That being said, I think there are four things we can do to work better together in the future:

  1. Become more curious. Know our industry, know our businesses unique value in the market, know our competitive landscape, know our infrastructure, know my team. I know you know your business: factories and processes and product options, but I need you to discover how those things apply to our unique needs.
  2. Become a problem solver not a product pusher. Your tangible medium is important to us as a brand, we recognize its value but we need to know where to better deploy it to meet our objectives. You’re the expert: you do this for clients all the time. I need a clearer idea of how promotional products can drive revenue, aid in employee retention, motivate colleagues, inspire loyalty, and build tribal unity in my organization. I need you to help us see your product as a canvas for problem-solving.
  3. Become an analyst. I have a huge advertising budget and a small promotional products budget. I am constantly being questioned about the ROI on everything.
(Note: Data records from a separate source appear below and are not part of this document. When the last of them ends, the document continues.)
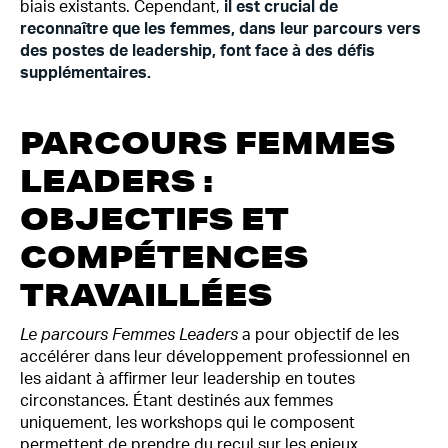
biais existants. Cependant,
il est crucial de
reconnaître que les femmes, dans leur parcours vers
des postes de leadership, font face à des défis
supplémentaires.
PARCOURS FEMMES
LEADERS :
OBJECTIFS ET
COMPÉTENCES
TRAVAILLÉES
Le parcours Femmes Leaders
a pour objectif de les
accélérer dans leur développement professionnel en
les aidant à affirmer leur leadership en toutes
circonstances. Étant destinés aux femmes
uniquement, les workshops qui le composent
permettent de prendre du recul sur les enjeux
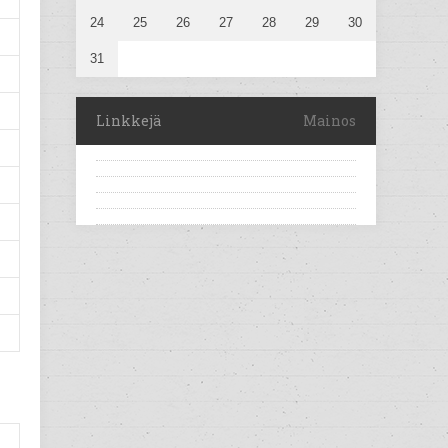
24
25
26
27
28
29
30
31
Linkkejä
Mainos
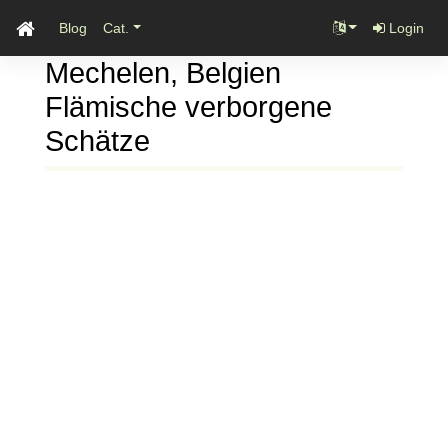
Blog
Cat.
Login
Mechelen, Belgien
Flämische verborgene
Schätze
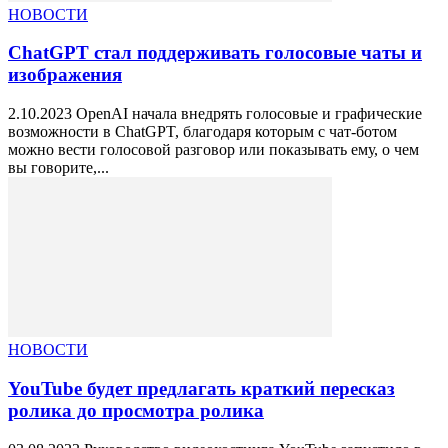
НОВОСТИ
ChatGPT стал поддерживать голосовые чаты и
изображения
2.10.2023 OpenAI начала внедрять голосовые и графические
возможности в ChatGPT, благодаря которым с чат-ботом
можно вести голосовой разговор или показывать ему, о чем
вы говорите,...
НОВОСТИ
YouTube будет предлагать краткий пересказ
ролика до просмотра ролика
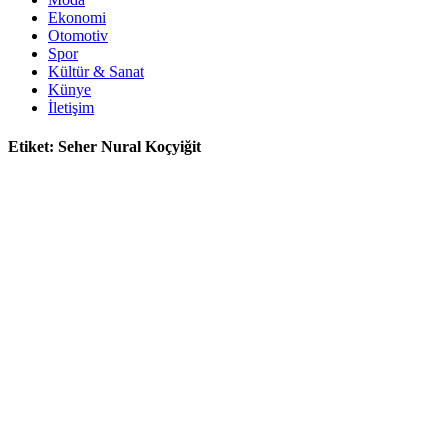
Ekonomi
Otomotiv
Spor
Kültür & Sanat
Künye
İletişim
Etiket:
Seher Nural Koçyiğit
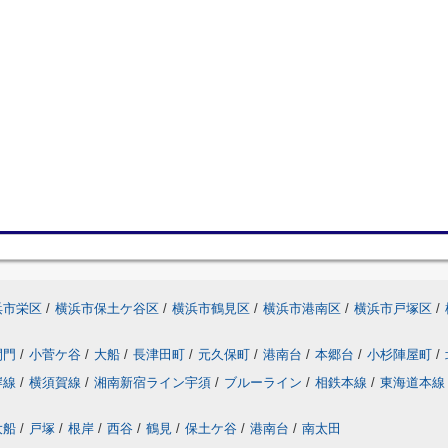
浜市栄区
/
横浜市保土ケ谷区
/
横浜市鶴見区
/
横浜市港南区
/
横浜市戸塚区
/
間門
/
小菅ケ谷
/
大船
/
長津田町
/
元久保町
/
港南台
/
本郷台
/
小杉陣屋町
/
岸線
/
横須賀線
/
湘南新宿ライン宇須
/
ブルーライン
/
相鉄本線
/
東海道本線
大船
/
戸塚
/
根岸
/
西谷
/
鶴見
/
保土ケ谷
/
港南台
/
南太田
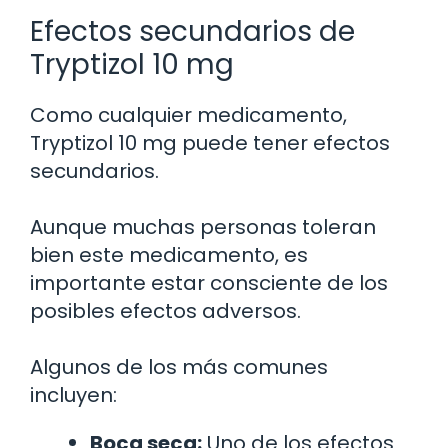
Efectos secundarios de
Tryptizol 10 mg
Como cualquier medicamento,
Tryptizol 10 mg puede tener efectos
secundarios.
Aunque muchas personas toleran
bien este medicamento, es
importante estar consciente de los
posibles efectos adversos.
Algunos de los más comunes
incluyen:
Boca seca:
Uno de los efectos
Some of these categories are successful, some are deplorably inept, I need to know how your product can perform better, bring us a better ROI, redirect our advertising intention. In short, I need you to understand what we are trying to do as a whole so that we can see where the parts fit best. I need better advisers.
  4. Become more efficient: This purchasing process is cumbersome and wastes precious time and energy. From the time we talk about a project to billing, I need it to be problem free, systematic, and (if possible) silent, less obtrusive. I need a frictionless way to interact because if we can, I want to do more business with you, not less. But I can’t do more business with you if the business we are currently doing is frustrating.
I know we've worked together for some time but times have changed. Sometimes it seems like you are still selling like you were twenty years ago. I don't know your business, but I do hope that by giving you some perspective about mine -and where I'm struggling- will help.I hope you understand that the intent of this letter is to give you a few ideas and ask you to change, now, so that we can work better together, tomorrow.